Task to carry out >>
Repeat the data below line for line and word for word, but leave the pictures out of your answer.

==== Supplied material

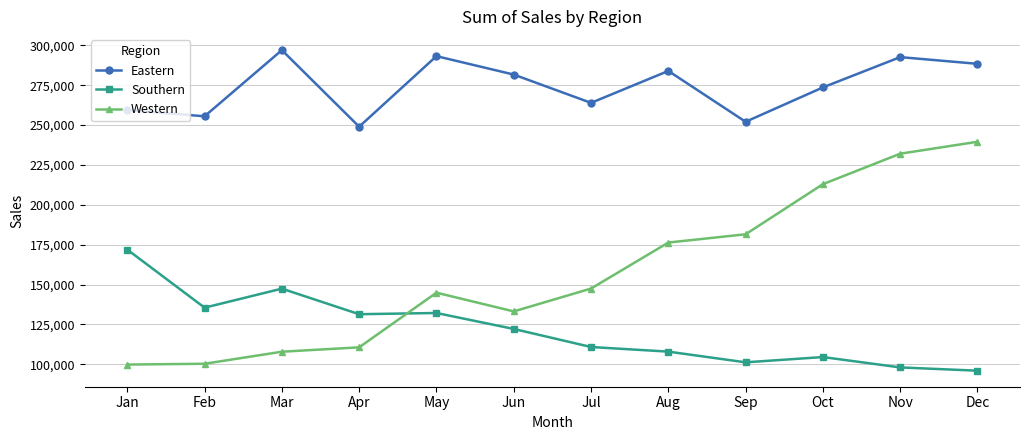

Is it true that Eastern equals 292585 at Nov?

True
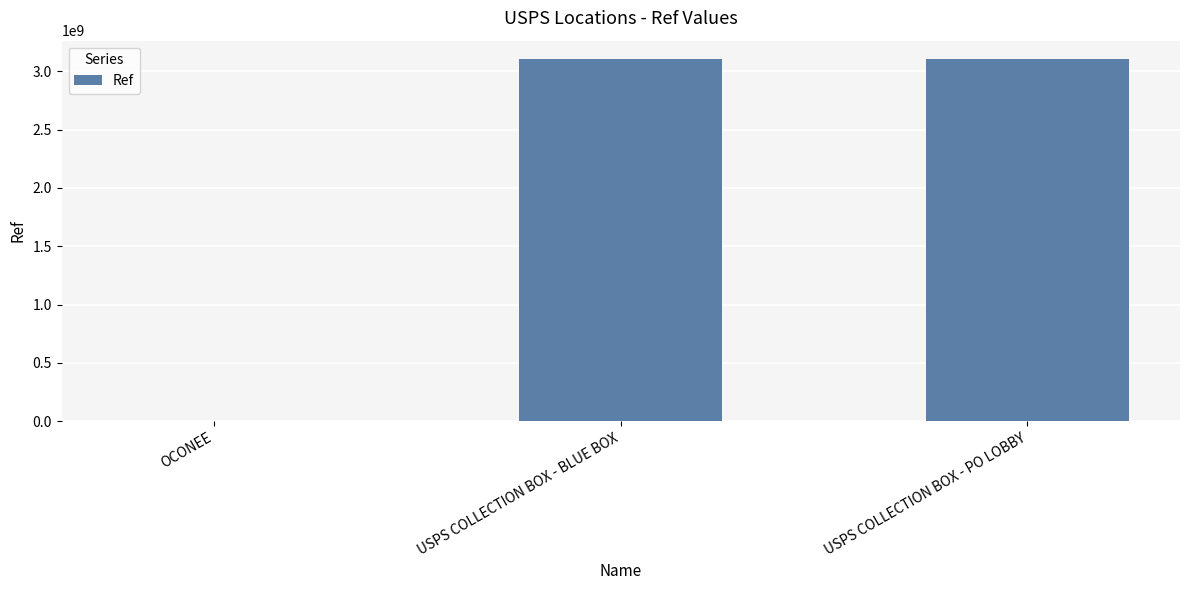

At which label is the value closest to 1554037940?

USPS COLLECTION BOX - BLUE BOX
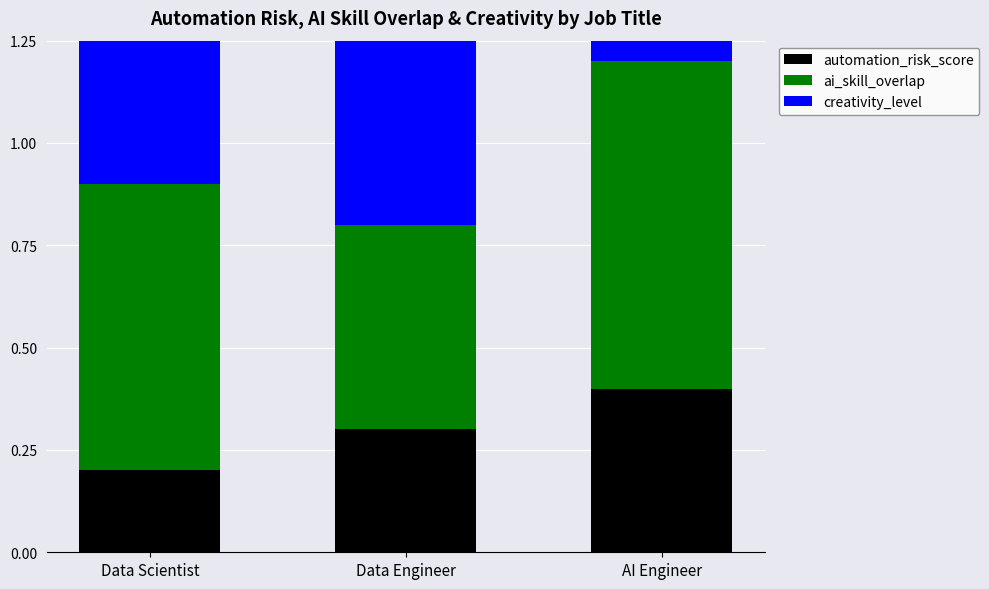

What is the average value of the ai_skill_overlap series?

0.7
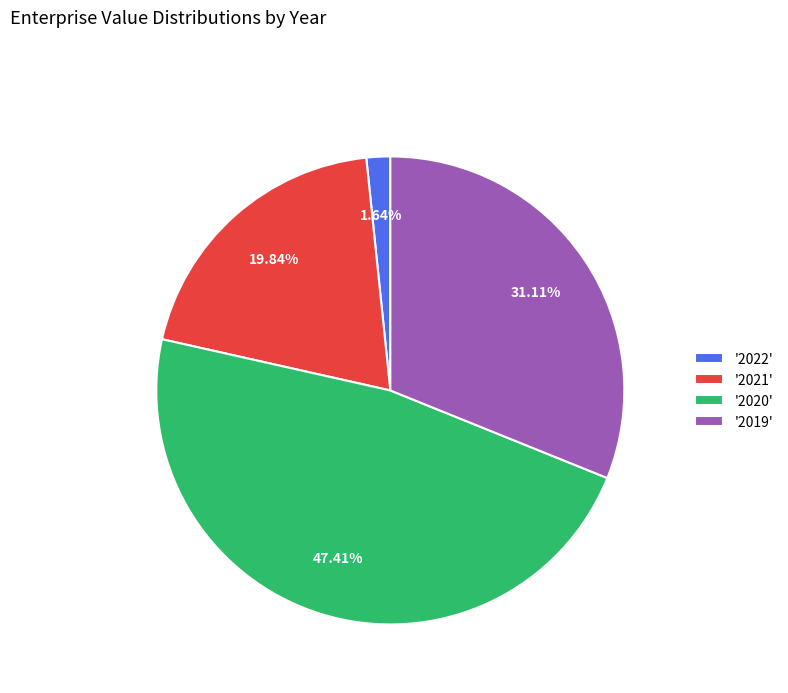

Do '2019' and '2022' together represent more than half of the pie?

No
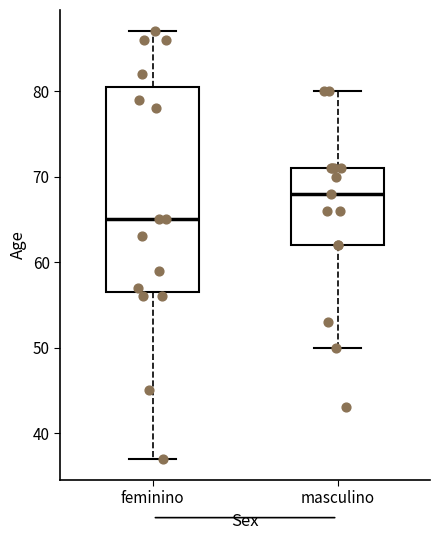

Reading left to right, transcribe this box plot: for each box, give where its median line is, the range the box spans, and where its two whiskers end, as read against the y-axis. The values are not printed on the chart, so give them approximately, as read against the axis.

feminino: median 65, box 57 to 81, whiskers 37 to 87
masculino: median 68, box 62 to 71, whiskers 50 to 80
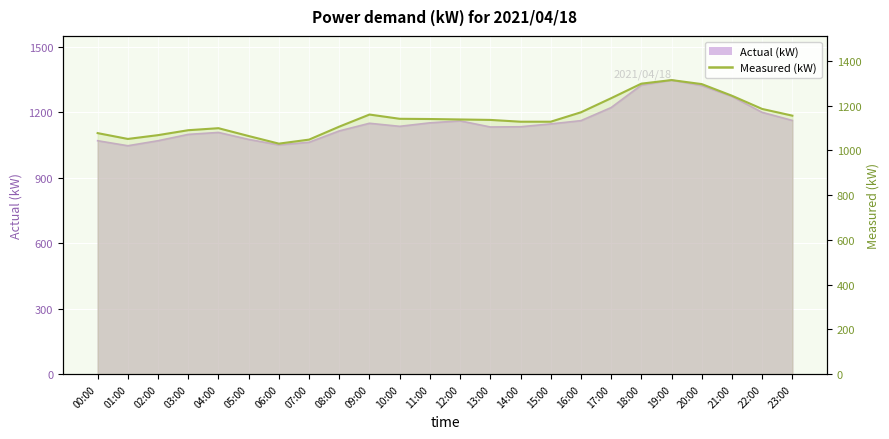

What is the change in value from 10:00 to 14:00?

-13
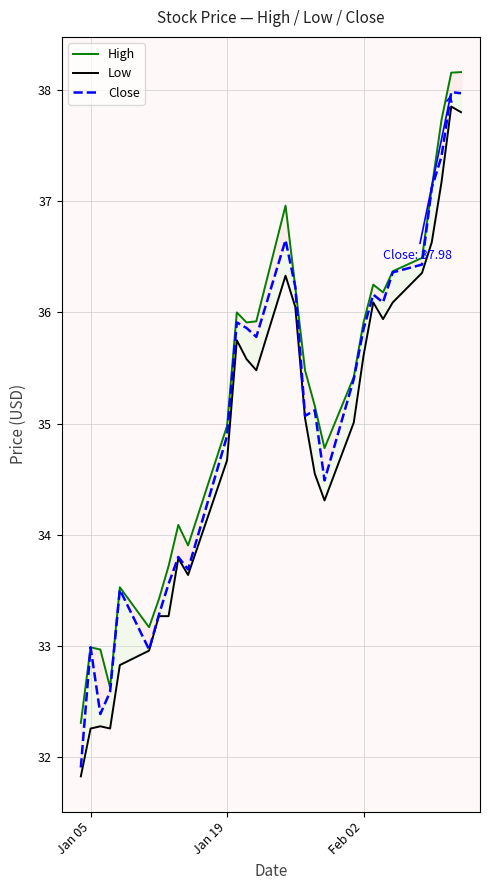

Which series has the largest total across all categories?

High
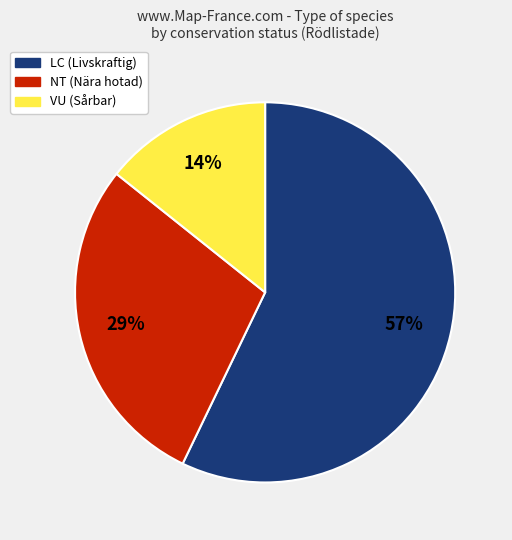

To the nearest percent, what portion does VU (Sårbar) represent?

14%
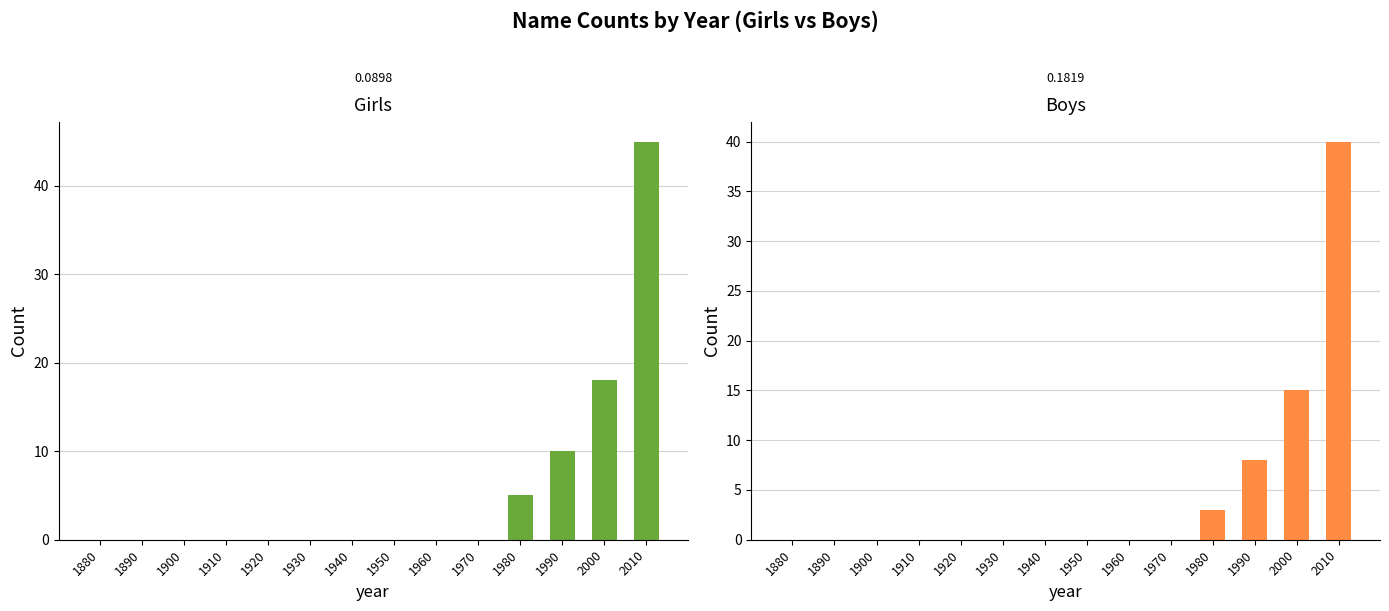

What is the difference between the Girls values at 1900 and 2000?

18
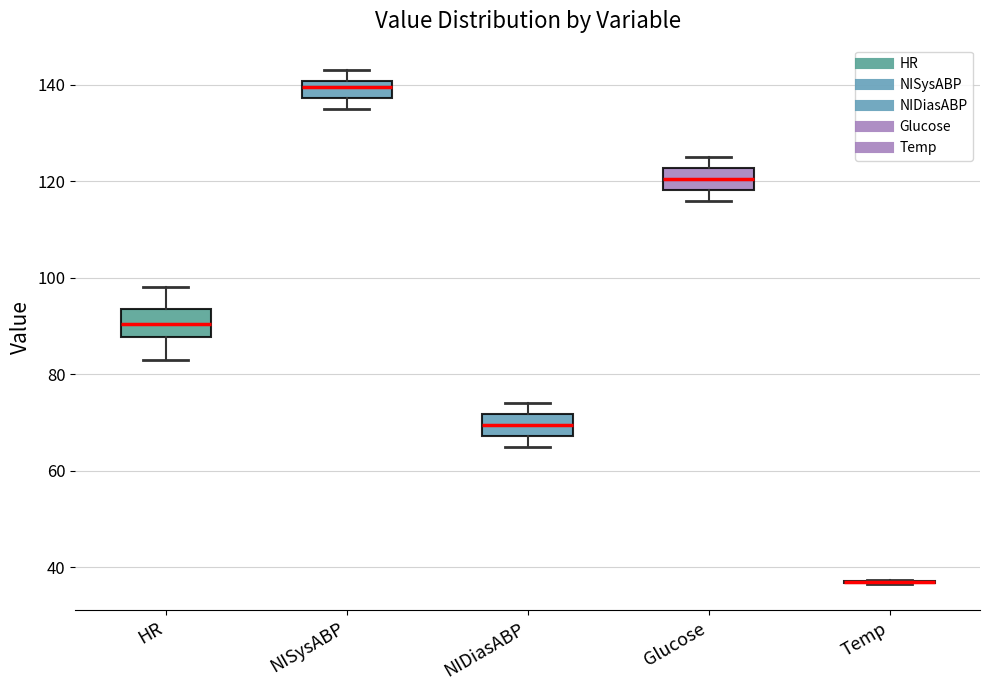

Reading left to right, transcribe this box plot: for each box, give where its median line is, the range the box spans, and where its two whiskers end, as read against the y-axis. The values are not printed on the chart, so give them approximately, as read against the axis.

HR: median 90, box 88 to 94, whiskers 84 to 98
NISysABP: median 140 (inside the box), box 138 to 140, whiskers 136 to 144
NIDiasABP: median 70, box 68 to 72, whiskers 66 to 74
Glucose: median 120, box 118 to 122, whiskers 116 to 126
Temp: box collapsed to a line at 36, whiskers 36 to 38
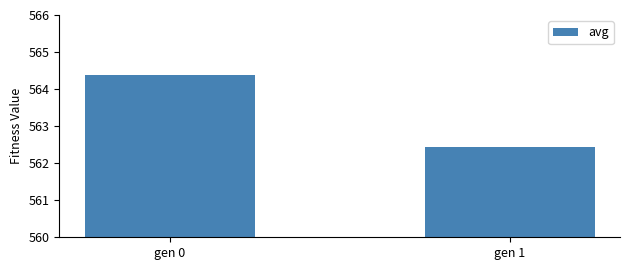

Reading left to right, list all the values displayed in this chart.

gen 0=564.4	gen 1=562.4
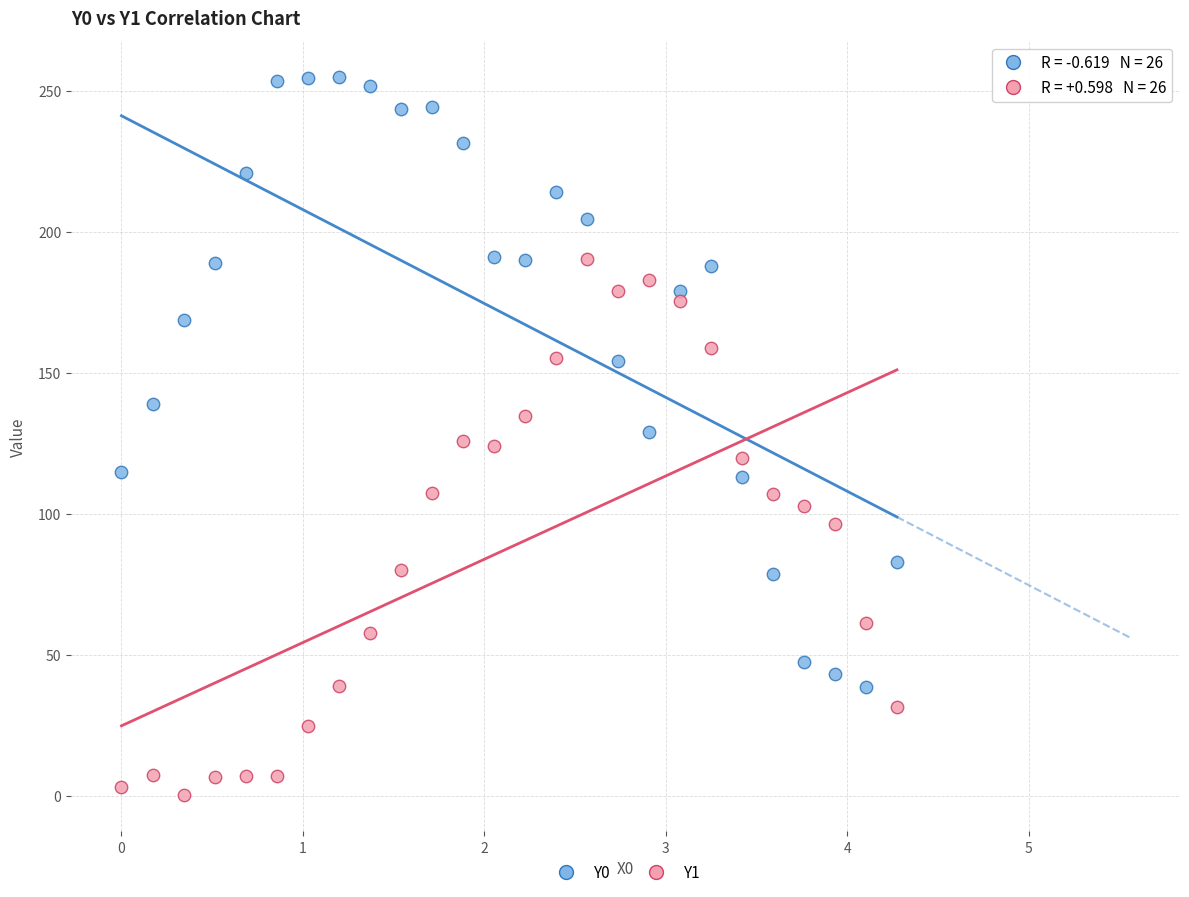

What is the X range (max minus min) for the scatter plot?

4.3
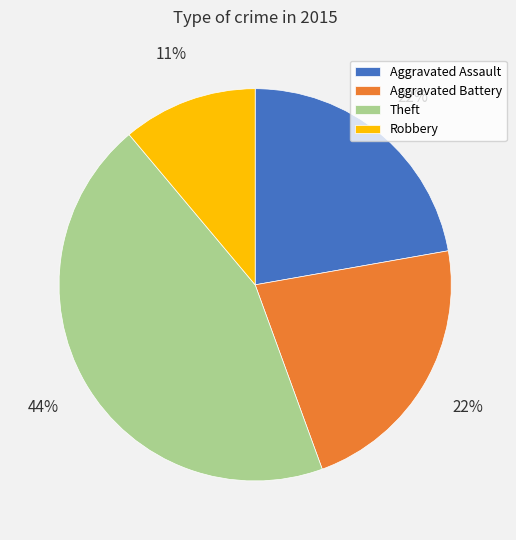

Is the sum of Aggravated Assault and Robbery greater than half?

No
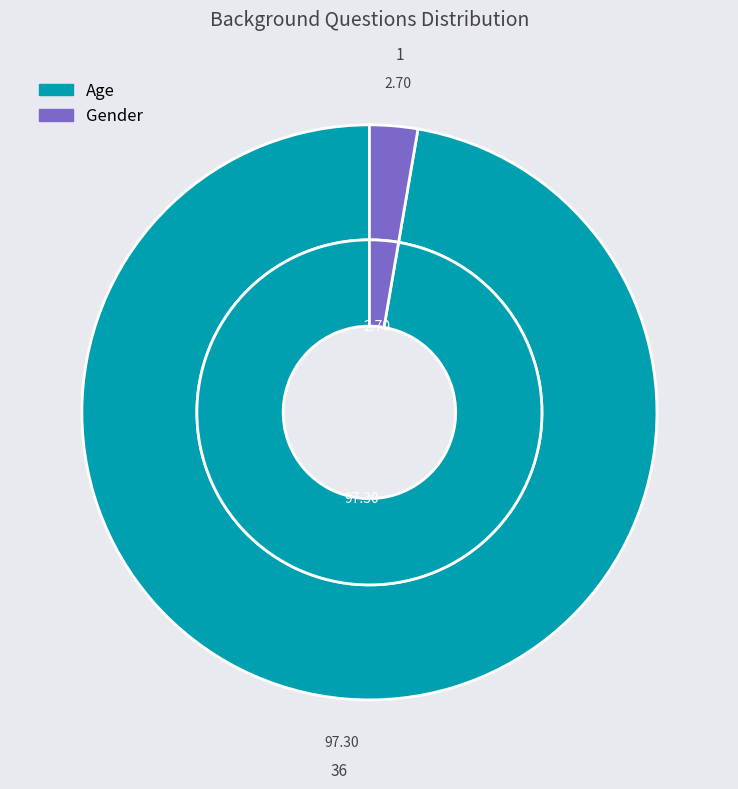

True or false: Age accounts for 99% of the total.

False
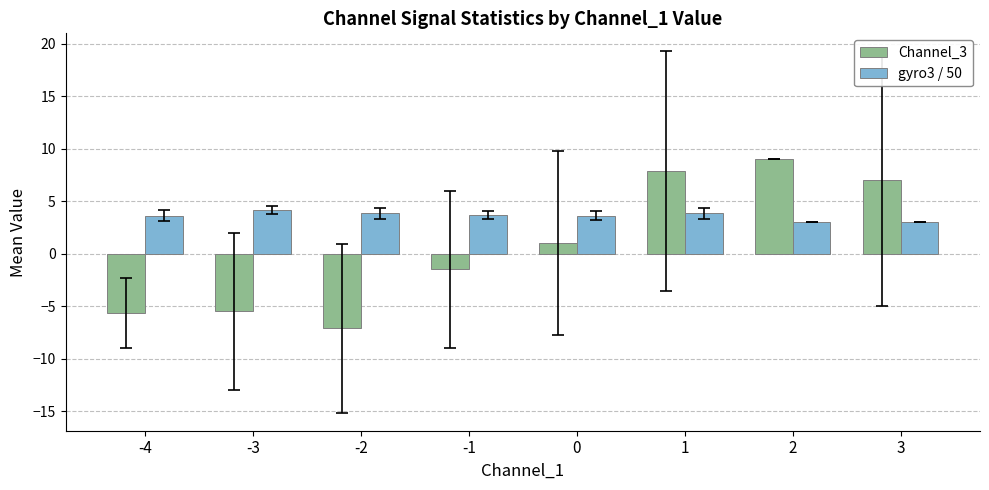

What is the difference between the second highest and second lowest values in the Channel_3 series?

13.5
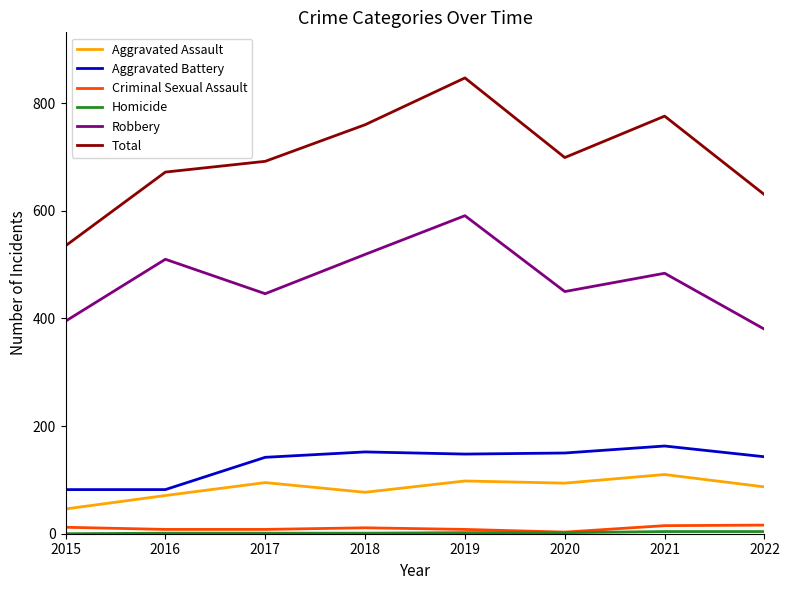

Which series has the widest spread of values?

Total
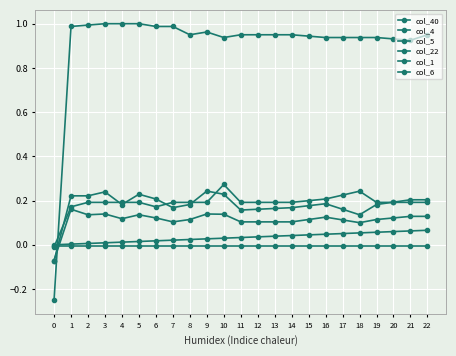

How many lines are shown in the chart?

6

========

Output below >>
Is it true that Eastern equals 292585 at Nov?

True

At which label is the value closest to 1554037940?

USPS COLLECTION BOX - BLUE BOX

What is the average value of the ai_skill_overlap series?

0.7

Do '2019' and '2022' together represent more than half of the pie?

No

Reading left to right, transcribe this box plot: for each box, give where its median line is, the range the box spans, and where its two whiskers end, as read against the y-axis. The values are not printed on the chart, so give them approximately, as read against the axis.

feminino: median 65, box 57 to 81, whiskers 37 to 87
masculino: median 68, box 62 to 71, whiskers 50 to 80

What is the change in value from 10:00 to 14:00?

-13

Which series has the largest total across all categories?

High

To the nearest percent, what portion does VU (Sårbar) represent?

14%

What is the difference between the Girls values at 1900 and 2000?

18

Reading left to right, transcribe this box plot: for each box, give where its median line is, the range the box spans, and where its two whiskers end, as read against the y-axis. The values are not printed on the chart, so give them approximately, as read against the axis.

HR: median 90, box 88 to 94, whiskers 84 to 98
NISysABP: median 140 (inside the box), box 138 to 140, whiskers 136 to 144
NIDiasABP: median 70, box 68 to 72, whiskers 66 to 74
Glucose: median 120, box 118 to 122, whiskers 116 to 126
Temp: box collapsed to a line at 36, whiskers 36 to 38

Reading left to right, list all the values displayed in this chart.

gen 0=564.4	gen 1=562.4

What is the X range (max minus min) for the scatter plot?

4.3

Is the sum of Aggravated Assault and Robbery greater than half?

No

True or false: Age accounts for 99% of the total.

False

What is the difference between the second highest and second lowest values in the Channel_3 series?

13.5

Which series has the widest spread of values?

Total

How many lines are shown in the chart?

6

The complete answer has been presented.